Why does the CLH lock not use GCC for ARM atomics?

Looking at the CLH big lock in the kernel, it uses sel4_atomic_exchange to add threads to the queue of cores. On x86 this uses gcc’s __atomic_exchange_n however on arm (aarch32 and aarch64) this is hardcoded to use the load/store exclusive instructions.

I’m playing around with the lock on aarch64 and noted that __atomic_exchange_n is implemented on my toolchain (7.4.0). Even better, if I set the KernelArmMachFeatureModifiers to include +lse it will generate code that uses the latest armv8, large system extension instructions, which has more performance atomics.

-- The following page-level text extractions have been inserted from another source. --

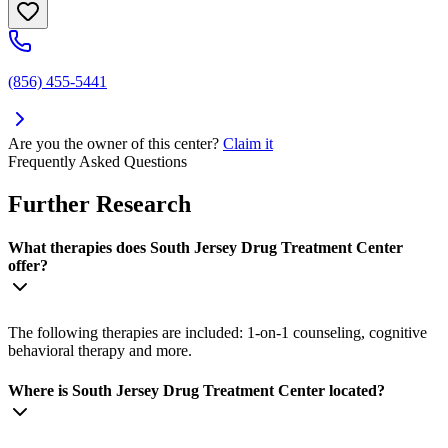
(856) 455-5441
Are you the owner of this center?
Claim it
Frequently Asked Questions
Further Research
What therapies does South Jersey Drug Treatment Center
offer?
The following therapies are included: 1-on-1 counseling, cognitive
behavioral therapy and more.
Where is South Jersey Drug Treatment Center located?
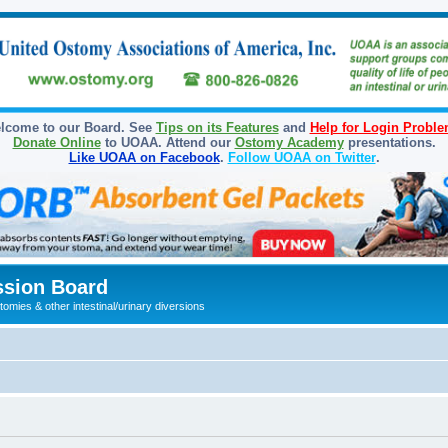
lcome to our Board. See
Tips on its Features
and
Help for Login Probl
Donate Online
to UOAA. Attend our
Ostomy Academy
presentations.
Like UOAA on Facebook
.
Follow UOAA on Twitter
.
sion Board
omies & other intestinal/urinary diversions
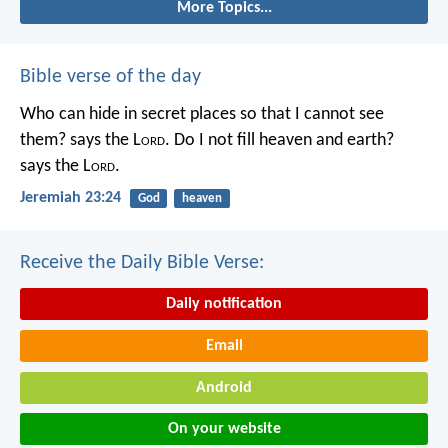
More Topics...
Bible verse of the day
Who can hide in secret places so that I cannot see
them? says the L
ord
. Do I not fill heaven and earth?
says the L
ord
.
Jeremiah 23:24
God
heaven
Receive the Daily Bible Verse:
Daily notification
Email
Android
On your website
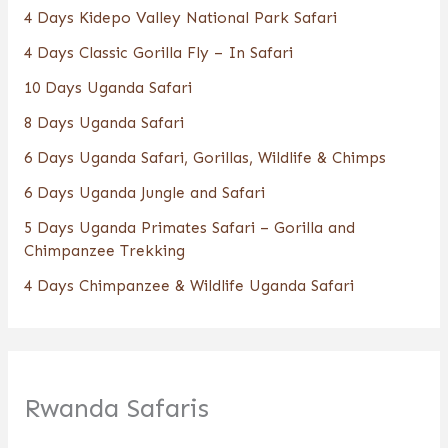
4 Days Kidepo Valley National Park Safari
4 Days Classic Gorilla Fly – In Safari
10 Days Uganda Safari
8 Days Uganda Safari
6 Days Uganda Safari, Gorillas, Wildlife & Chimps
6 Days Uganda Jungle and Safari
5 Days Uganda Primates Safari – Gorilla and
Chimpanzee Trekking
4 Days Chimpanzee & Wildlife Uganda Safari
Rwanda Safaris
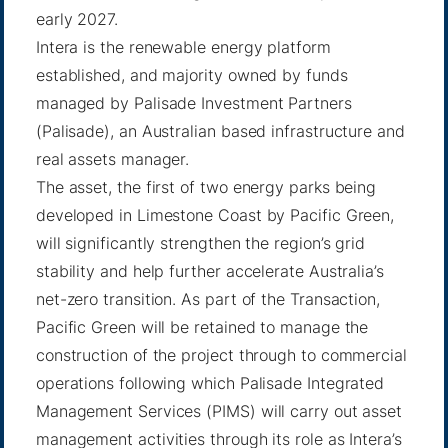
early 2027.
Intera is the renewable energy platform
established, and majority owned by funds
managed by Palisade Investment Partners
(Palisade), an Australian based infrastructure and
real assets manager.
The asset, the first of two energy parks being
developed in Limestone Coast by Pacific Green,
will significantly strengthen the region’s grid
stability and help further accelerate Australia’s
net-zero transition. As part of the Transaction,
Pacific Green will be retained to manage the
construction of the project through to commercial
operations following which Palisade Integrated
Management Services (PIMS) will carry out asset
management activities through its role as Intera’s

I’m happy to put up a PR, but I’m curious as to why arm does not use __atomic_exchange_n. Any ideas? cc @amirreza.zarrabi.

It is due to the implementation of the exclusive ops in arm; __atomic_exchange_n needs to have some form of the loop so that it can check the result of the exclusive set operation to confirm the validity of atomic operation. In our case using __atomic_exchange_n can results in undefined delay (up to seconds sometimes) as we touch ipi flag (as it can be in a single exclusive reservation granule) by other cores.

Thanks for the response!

Is this true for aarch64 with LSE? Why is it not true for x86?

ld/st-ex could fail for various reasons, for instance, interrupts. The aarch64 + LSE uses “swp”, so my guess is that it will not have the issue.

x86 uses “xchg” instruction.